- **TEKS SUMBER**:

Made Pasek Wijaya, Si Kijang Timnas Indonesia dari Tanah Dewata

oleh Wiwig Prayugi diperbarui 20 Mar 2017, 10:15 WIB
I Made Pasek Wijaya, mantan pemain Timnas Indonesia. (Bola.com/Adreanus Titus-foto: Vitalis Yogi Trisna)

Bola.com, Jakarta - I Made Pasek Wijaya pada era pertengahan 1980-an hingga 2000 dikenal sebagai gelandang Timnas Indonesia yang lincah, hingga dijuluki Si Kijang dari Tanah Dewata.

"Saya bertaruh dengan teman sekelas saya di SMA Ragunan, Rexy Mainaky. Siapa yang lebih dahulu ke luar negeri dapat medali."

Ungkapan I Made Pasek Wijaya kepada Bola.com itu membuka kenangan masa lalunya di Timnas Indonesia yang berawal dari SMA Ragunan. Rexy, legenda bulutangkis Indonesia, pada masa remaja menjadi teman sekelas Made Pasek. Walau berbeda cabang, remaja di kelas 1 SMA Ragunan itu bersaing meraih prestasi. Bila pertandingan digelar di luar negeri, gengsi akan semakin tinggi.

Advertisement

Made Pasek yang kini akrab dengan panggilan Pakde, meninggalkan kampung halaman dan masuk SMA Ragunan untuk mengejar impian ke Timnas Indonesia pada 1983. Setahun kemudian, ia membawa medali emas pertamanya dari timnas pada ajang Piala Pelajar Asia.

Piala Pelajar Asia 1984 digelar di India. Indonesia yang ditangani Omo Suratmo, Maryoto, dan Bukhard Pape, mengalahkan Thailand pada babak final. Rekan seangkatan Made Pasek pada Piala Pelajar Asia di antaranya pelatih Martapura FC, Frans Sinatra, Noah Meriem, dan legenda Persib Bandung, Yudi Guntara.

Pada edisi berikutnya, Made meraih juara pada ajang sama yang digelar di Senayan. Setelah melewati masa di timnas junior, Made Pasek naik level ke timnas senior dan meraih medali perunggu SEA Games 1989. Ia juga bergabung dalam skuat Garuda Pra Piala Dunia 1990.

Sederet prestasi ia dapatkan bukan tanpa perjuangan. Made Pasek sempat mengalami kegalauan luar biasa saat meninggalkan keluarga dalam waktu yang cukup lama.

"Kakak yang membawa saya ke SMA Ragunan setelah mengikuti Piala Soeratin dan Popnas tahun 1983. Baru dua minggu saya minggat. Tidak betah karena saya cenderung gampang kangen rumah," katanya.

- **DATA YANG DIBERIKAN**:

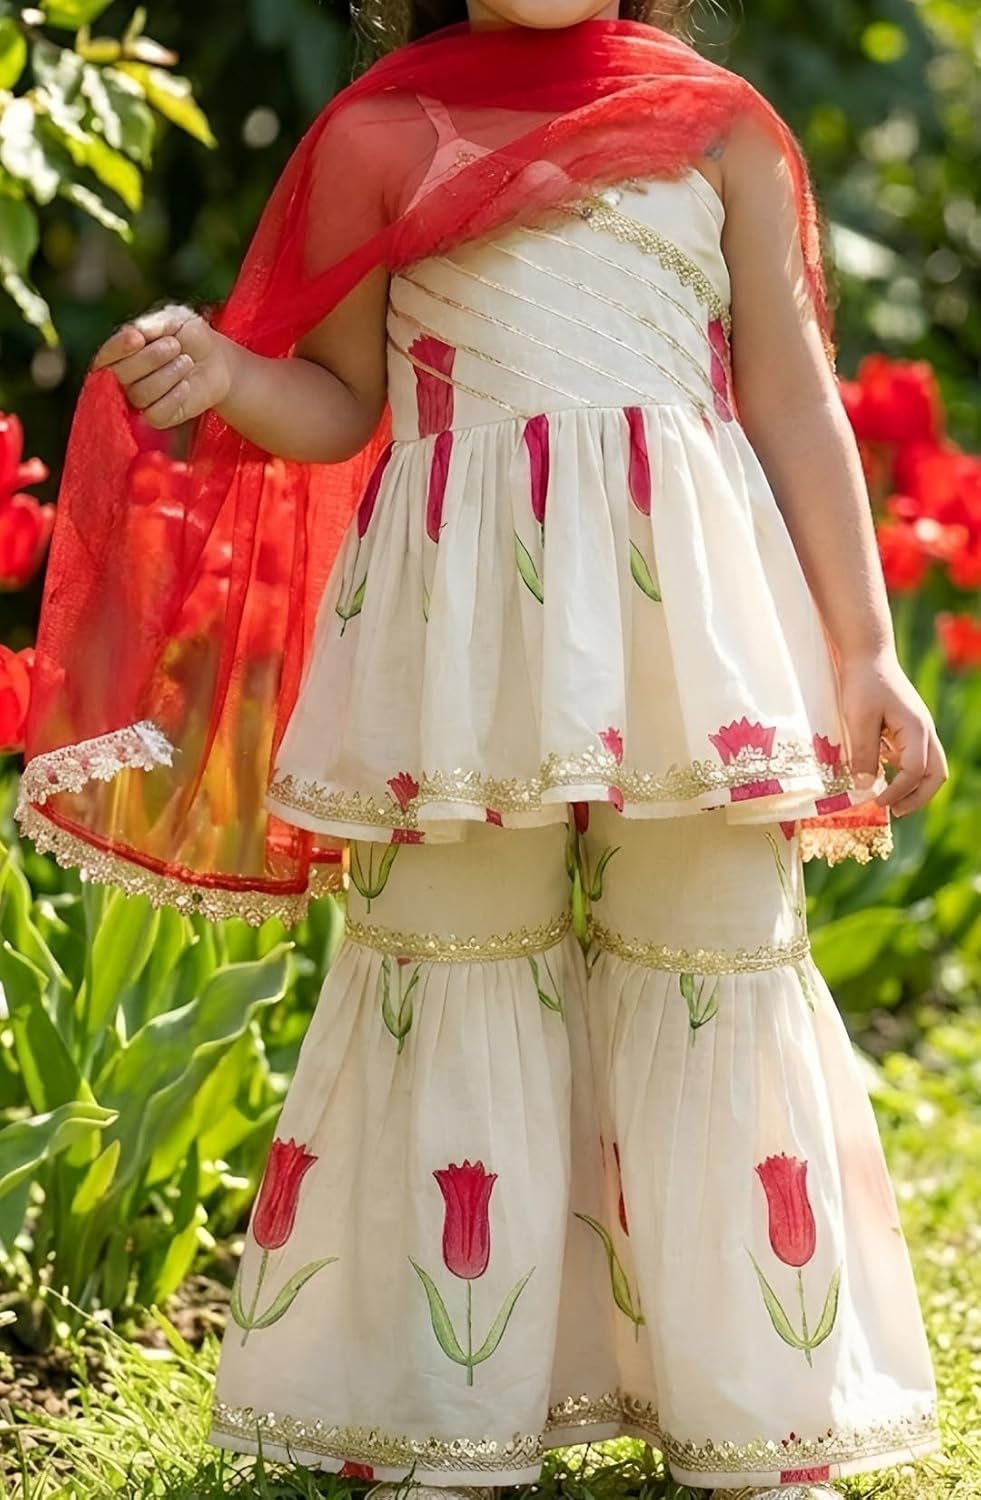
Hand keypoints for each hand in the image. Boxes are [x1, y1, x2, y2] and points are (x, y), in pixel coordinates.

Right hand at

- **PETUNJUK TUGAS**:
[A] Apakah tiap pernyataan di bawah ini sesuai dengan teks sumber? Jawab ya atau tidak, lalu kutip persis kata-kata dari teks sumber yang menentukan jawaban itu.
(i) Made Pasek masuk SMA Ragunan pada 1983.
(ii) Piala Pelajar Asia 1984 digelar di Senayan.
(iii) Made Pasek meraih medali perak SEA Games 1989.
[B] Tuliskan ulang sebagian teks sumber tanpa mengubah apa pun. Mulai dari bagian yang memuat kata-kata "Made Pasek yang", lalu berhenti setelah kata-kata "Piala Dunia 1990.".

- **HASIL**:
[A]
(i) Ya: "masuk SMA Ragunan untuk mengejar impian ke Timnas Indonesia pada 1983"
(ii) Tidak: "Piala Pelajar Asia 1984 digelar di India."
(iii) Tidak: "meraih medali perunggu SEA Games 1989"

[B]
Made Pasek yang kini akrab dengan panggilan Pakde, meninggalkan kampung halaman dan masuk SMA Ragunan untuk mengejar impian ke Timnas Indonesia pada 1983. Setahun kemudian, ia membawa medali emas pertamanya dari timnas pada ajang Piala Pelajar Asia.

Piala Pelajar Asia 1984 digelar di India. Indonesia yang ditangani Omo Suratmo, Maryoto, dan Bukhard Pape, mengalahkan Thailand pada babak final. Rekan seangkatan Made Pasek pada Piala Pelajar Asia di antaranya pelatih Martapura FC, Frans Sinatra, Noah Meriem, dan legenda Persib Bandung, Yudi Guntara.

Pada edisi berikutnya, Made meraih juara pada ajang sama yang digelar di Senayan. Setelah melewati masa di timnas junior, Made Pasek naik level ke timnas senior dan meraih medali perunggu SEA Games 1989. Ia juga bergabung dalam skuat Garuda Pra Piala Dunia 1990.